Q. What is a FLOP, in one sentence?
A FLOP (floating-point operation) is a single multiplication or addition over a decimal number. FLOPs is the unit pretraining cost is measured in. Training a frontier-class LLM is on the order of 10^25 FLOPs.
Q. FLOPs vs FLOP/s, the difference?
FLOPs (capital S optional) is a count: how many operations the training loop has performed. FLOP/s (with a slash) is a rate: how many operations per second a GPU can perform. Easy to confuse. Identify which one is meant from context.
Q. What did the Kaplan scaling-laws paper find?
Loss on next-token prediction falls predictably with more compute, more parameters, and more training data. The relationships are smooth power-law-shaped curves, not step functions or plateaus.
Q. What was the surprise in the Kaplan paper?
The smoothness. Before Kaplan 2020, scaling neural networks was a hope-it-works activity. After Kaplan, scaling was closer to engineering: double the parameters and you could predict roughly how much loss would fall.
Q. What is sample efficiency in scaling-laws context?
For an equal amount of training data, a larger model gets more out of it (lower loss per token processed). The Kaplan paper observed this empirically.
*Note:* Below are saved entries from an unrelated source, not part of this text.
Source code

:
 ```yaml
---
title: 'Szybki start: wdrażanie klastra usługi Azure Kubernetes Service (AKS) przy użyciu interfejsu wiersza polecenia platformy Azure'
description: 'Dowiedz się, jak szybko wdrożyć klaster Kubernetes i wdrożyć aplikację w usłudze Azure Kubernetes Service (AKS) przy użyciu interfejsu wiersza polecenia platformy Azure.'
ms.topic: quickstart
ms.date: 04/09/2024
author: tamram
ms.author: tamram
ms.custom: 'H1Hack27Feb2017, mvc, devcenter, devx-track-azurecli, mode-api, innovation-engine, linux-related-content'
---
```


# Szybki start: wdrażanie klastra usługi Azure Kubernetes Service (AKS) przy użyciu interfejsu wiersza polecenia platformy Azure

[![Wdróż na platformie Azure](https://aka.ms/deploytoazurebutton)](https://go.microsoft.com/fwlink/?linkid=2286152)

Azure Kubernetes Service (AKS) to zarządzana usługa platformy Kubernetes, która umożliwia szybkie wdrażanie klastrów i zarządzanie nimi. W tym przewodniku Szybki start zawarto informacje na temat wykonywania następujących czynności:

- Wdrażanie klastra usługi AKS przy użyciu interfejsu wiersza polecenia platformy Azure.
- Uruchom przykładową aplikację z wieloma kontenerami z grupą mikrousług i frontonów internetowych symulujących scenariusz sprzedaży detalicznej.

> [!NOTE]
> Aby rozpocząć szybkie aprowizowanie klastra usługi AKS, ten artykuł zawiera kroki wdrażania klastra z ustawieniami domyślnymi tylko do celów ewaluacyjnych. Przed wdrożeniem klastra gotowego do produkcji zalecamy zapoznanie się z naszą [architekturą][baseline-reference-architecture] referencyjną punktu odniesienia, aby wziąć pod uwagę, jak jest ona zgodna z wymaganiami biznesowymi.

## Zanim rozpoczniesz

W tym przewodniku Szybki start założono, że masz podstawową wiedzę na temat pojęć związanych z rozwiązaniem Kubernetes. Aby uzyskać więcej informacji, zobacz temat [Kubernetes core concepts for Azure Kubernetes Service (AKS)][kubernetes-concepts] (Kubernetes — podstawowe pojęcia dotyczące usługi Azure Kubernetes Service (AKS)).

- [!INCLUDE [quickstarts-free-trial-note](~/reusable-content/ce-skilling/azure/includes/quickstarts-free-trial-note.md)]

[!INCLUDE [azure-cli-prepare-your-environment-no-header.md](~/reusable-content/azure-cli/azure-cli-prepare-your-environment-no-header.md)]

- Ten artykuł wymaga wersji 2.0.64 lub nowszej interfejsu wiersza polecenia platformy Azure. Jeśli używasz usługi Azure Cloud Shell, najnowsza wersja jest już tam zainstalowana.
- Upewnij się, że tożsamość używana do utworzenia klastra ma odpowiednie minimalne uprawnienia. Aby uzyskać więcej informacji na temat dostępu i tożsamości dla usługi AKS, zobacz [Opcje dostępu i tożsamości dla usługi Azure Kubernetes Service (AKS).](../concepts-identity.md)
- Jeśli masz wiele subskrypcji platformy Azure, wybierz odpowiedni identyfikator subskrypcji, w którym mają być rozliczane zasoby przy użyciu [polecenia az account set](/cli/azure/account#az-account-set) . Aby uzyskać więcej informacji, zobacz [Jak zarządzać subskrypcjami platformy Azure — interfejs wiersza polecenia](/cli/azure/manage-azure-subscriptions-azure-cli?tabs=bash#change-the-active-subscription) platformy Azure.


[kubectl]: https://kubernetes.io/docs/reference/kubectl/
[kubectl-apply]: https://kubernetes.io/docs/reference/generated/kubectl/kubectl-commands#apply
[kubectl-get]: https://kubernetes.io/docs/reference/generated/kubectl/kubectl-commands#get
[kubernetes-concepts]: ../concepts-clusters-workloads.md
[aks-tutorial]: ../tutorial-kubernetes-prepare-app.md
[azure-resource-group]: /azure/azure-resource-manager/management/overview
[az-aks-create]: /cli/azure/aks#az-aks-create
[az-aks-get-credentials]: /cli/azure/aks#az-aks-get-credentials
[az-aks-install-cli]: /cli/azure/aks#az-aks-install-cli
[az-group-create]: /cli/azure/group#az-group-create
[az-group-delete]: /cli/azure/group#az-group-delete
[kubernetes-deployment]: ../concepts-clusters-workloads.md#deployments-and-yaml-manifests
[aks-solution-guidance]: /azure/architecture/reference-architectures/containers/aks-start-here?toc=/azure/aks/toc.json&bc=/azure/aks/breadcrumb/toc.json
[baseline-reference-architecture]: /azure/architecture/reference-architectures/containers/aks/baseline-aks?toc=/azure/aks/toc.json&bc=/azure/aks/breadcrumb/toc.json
It is one of the reasons “bigger is reliably better” became the framing for the 2019-2024 era.
Q. State the Chinchilla rule.
For a fixed compute budget, the compute-optimal balance is roughly 20 training tokens per model parameter. A 70-billion-parameter model deserves around 1.4 trillion tokens.
Q. Do Kaplan and Chinchilla contradict each other?
No. They answer different optimization questions. Kaplan: “with unlimited data, what is the most sample-efficient model size?” Answer: bigger. Chinchilla: “with a fixed compute budget, what is the optimal balance of model size and data?” Answer: roughly 20 tokens per parameter. Same empirical foundation, different constraints.
Q. Was GPT-3 Chinchilla-optimal? Why or why not?
No. GPT-3 had 175 billion parameters and 300 billion tokens, a 1.7-to-1 ratio. Chinchilla says about 20-to-1, or roughly 3.5 trillion tokens at that parameter count. The lecturer calls GPT-3 “really undertrained” by this standard.
Q. What does it mean to call a model 'data-undertrained'?
It means the model was trained on too few tokens for its parameter count under the Chinchilla rule. The same compute budget could have produced a better model with fewer parameters and more data, or the same parameters with substantially more data.
Q. Why is parameter count alone a poor description of a modern model?
Because tokens-per-parameter is the other half. Two models with the same parameter count but very different training-data sizes behave differently. A 70-billion-parameter model trained on 1.4 trillion tokens is not the same as a 70-billion-parameter model trained on 300 billion tokens.
Q. Pitfall: do scaling laws give an exact loss number for a model?
No. They predict the shape of the loss curve (smooth, predictable, power-law-ish). Constants depend on architecture, data, tokenizer, and optimization setup. The qualitative claim (“more compute, predictably less loss”) is robust; the precise quantitative claim is not portable across setups.
Q. Why was the pre-Chinchilla era 'leaving compute on the table'?
Because most large pretraining runs of that period had too many parameters relative to training data under the Chinchilla rule. The same compute budget could have produced a better model with fewer parameters and more data. The era was implicitly optimizing under Kaplan’s “unlimited data” assumption, which Chinchilla showed was wrong.
Scale produces predictable improvement.
Chinchilla pinned the optimal split at 20 tokens per parameter.
Pre-Chinchilla pretraining left compute on the table.